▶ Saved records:
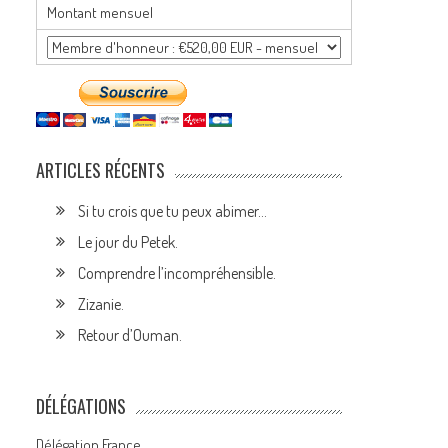
Montant mensuel
ARTICLES RÉCENTS
Si tu crois que tu peux abimer…
Le jour du Petek.
Comprendre l’incompréhensible.
Zizanie.
Retour d’Ouman.
DÉLÉGATIONS
Délégation France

▶ WHAT YOU ARE ASKED TO DO:
Render the rows above as a Markdown table with the columns No. and Text, numbering each line of text and skipping blank lines. Leave the pictures out.

▶ SOLUTION TO THIS TASK:
| No. | Text |
|---|---|
| 1 | Montant mensuel |
| 2 | ARTICLES RÉCENTS |
| 3 | Si tu crois que tu peux abimer… |
| 4 | Le jour du Petek. |
| 5 | Comprendre l’incompréhensible. |
| 6 | Zizanie. |
| 7 | Retour d’Ouman. |
| 8 | DÉLÉGATIONS |
| 9 | Délégation France |